Goli TARAGHI (Iran – en exil depuis 28 ans à Paris) :
 » Je ne me suis jamais considérée comme un écrivain politique. J’ai toujours estimé que le politique et le social étaient des instances passagères de l’histoire. Et, très franchement, je préfère regarder de l’autre côté des choses, explorer la réalité diffuse derrière le miroir sans tain de la vie, plutôt que d’écrire des livres militants. »(…) « Et je préfère écrire cachée, et qu’on me fiche la paix. »

COLUM McCANN (Irlande – vit à New York) :
 » Non, non, non – s’il vous plaît, pas de nouvel article sur le World Trade Center. Six ans après le 11 septembre (…) je deviens cynique, les petites phrases me fatiguent, les conséquences m’accablent. Je ne supporte plus les alignements de livres sur les étals, les annonces des mini-séries à la télévision, les médiocres poèmes, les scénarios larmoyants, la surenchère politique, la machine à entretenir le chagrin. Pourtant je finis par concevoir que quelque chose n’a pas encore été dit, ou reste à entendre dans chacun des récits et qu’il s’y trouve peut-être un filet de lumière.(…)

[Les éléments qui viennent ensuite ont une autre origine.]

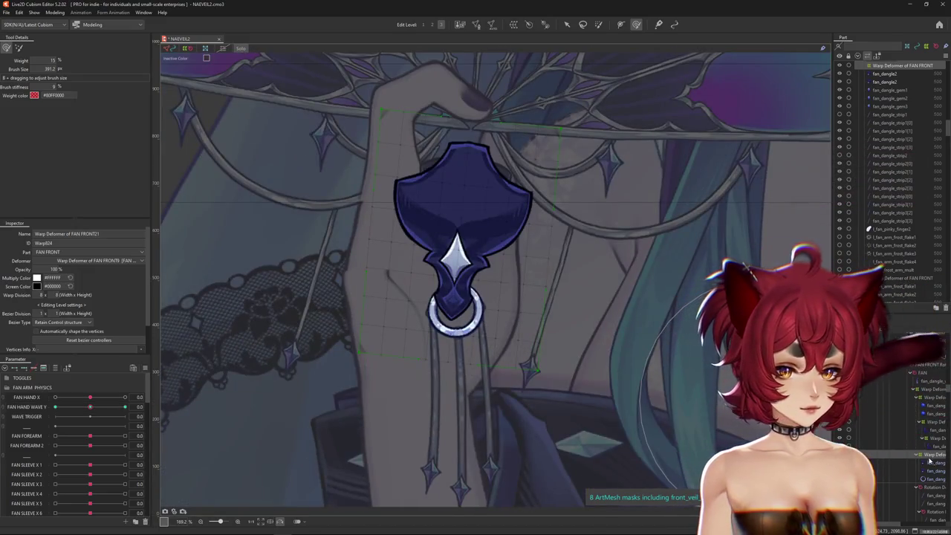
left_click(928, 487)
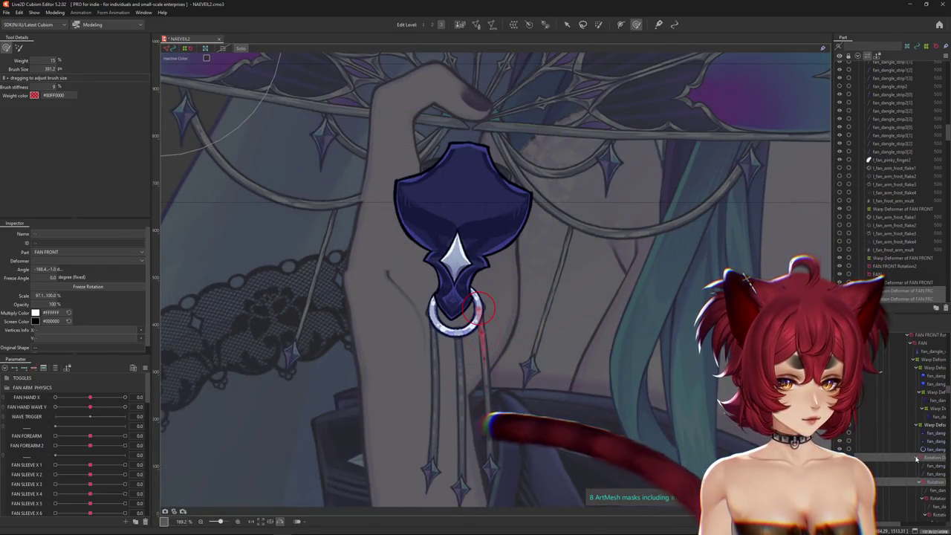
Step: Reselect the Warp Deformer of FAN FRONT21 and set FAN HAND WAVE Y to -1.0
left_click(919, 466)
left_click(926, 458, "shift")
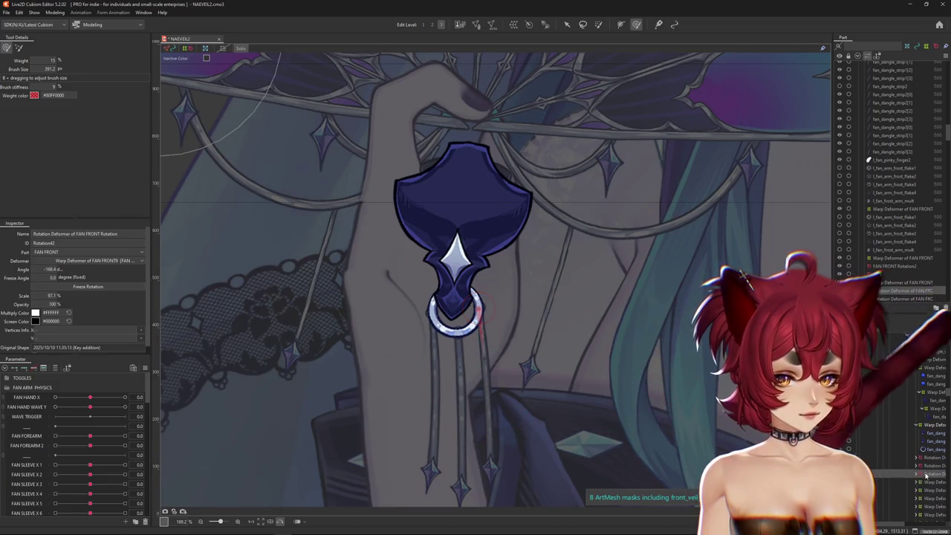
left_click(928, 426)
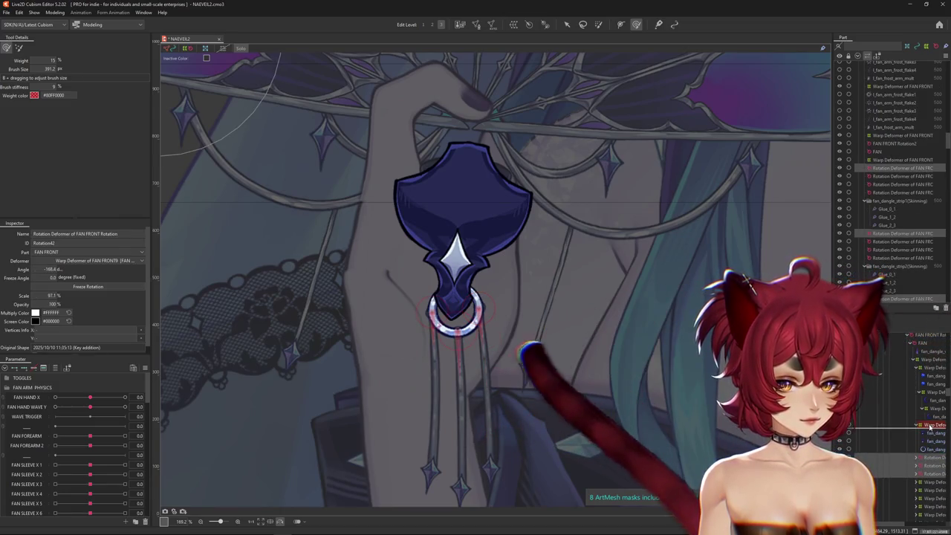
left_click(929, 427)
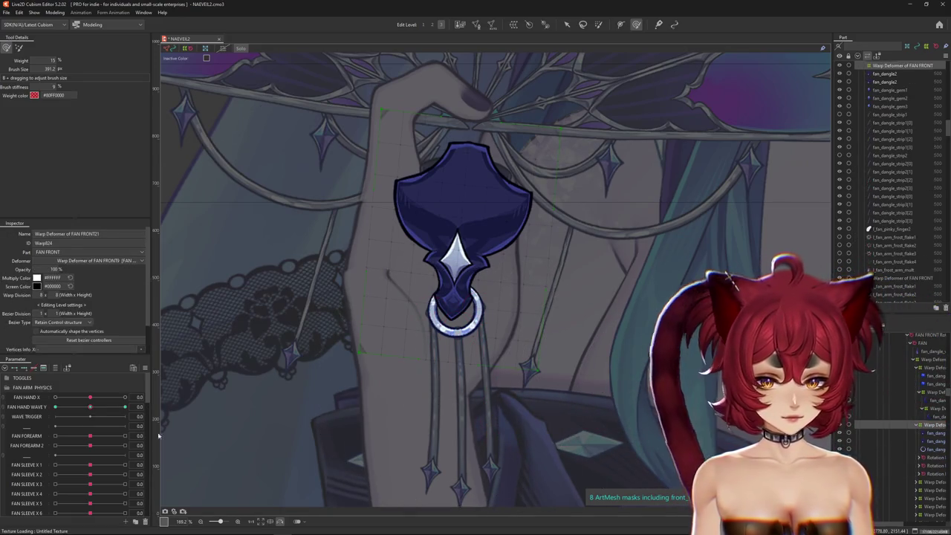
left_click_drag(87, 413, 3, 415)
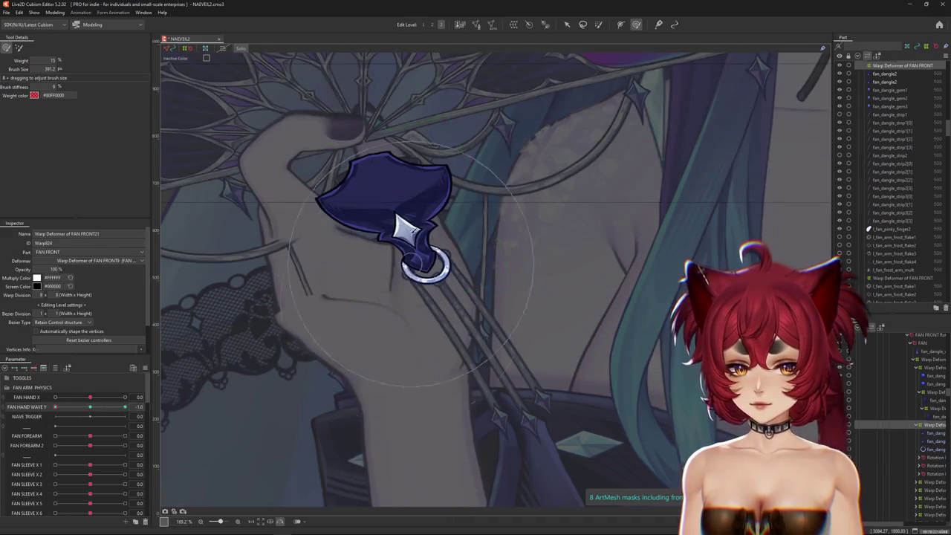
scroll(413, 264, "up", 3)
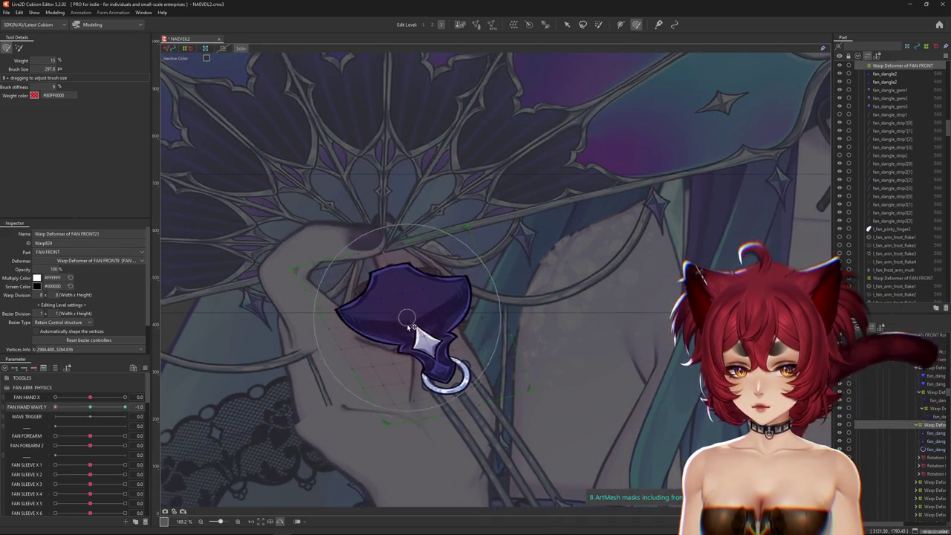
Step: Brush the dangle to follow the fingers at -1.0, then swing FAN HAND WAVE Y to 1.0
left_click_drag(327, 325, 468, 290)
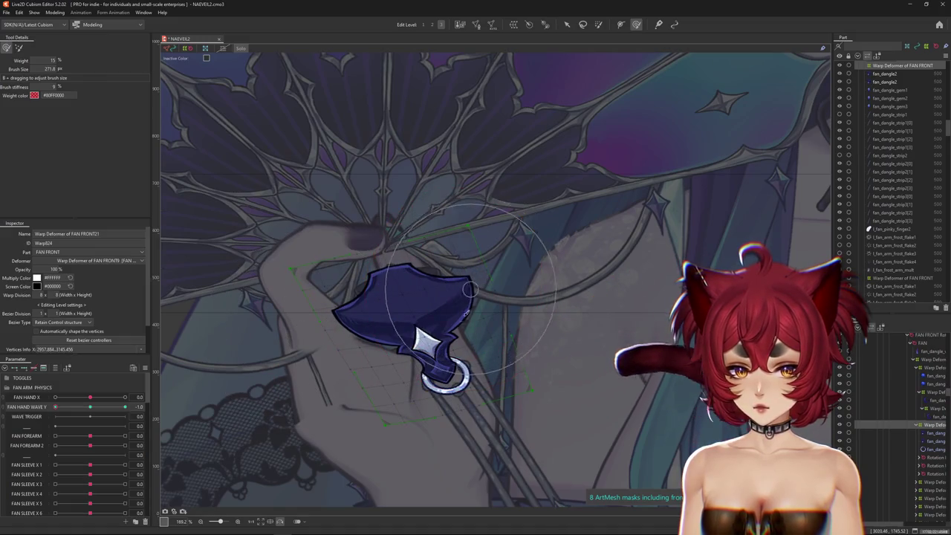
left_click_drag(431, 358, 427, 348)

 » La mission de la littérature n’est pas seulement de témoigner de l’obscénité de la guerre et des souffrances, mais aussi de trouver une raison de le faire. (…) Avec les tours s’est effondré un certain degré de sens. Je me rappelle un dessin d’enfant, punaisé sur l’un des tableaux où étaient affichés les noms des disparus. Il représentait deux immeubles côte à côte, aux bras ouverts et qui se tenaient par la main. A l’époque ce dessin-là était aussi convaincant que ce que nos meilleurs peintres pouvaient imaginer. Poignante et immédiate, l’interprétation d’un enfant de 7 ans posait la question de la douleur, du trauma, de la guérison, de la solidarité. Elle allait droit au coeur des choses et détenait une sorte de vérité simple et profonde. Elle demandait aussi comment, en définitive, l’histoire serait racontée. »

A suivre.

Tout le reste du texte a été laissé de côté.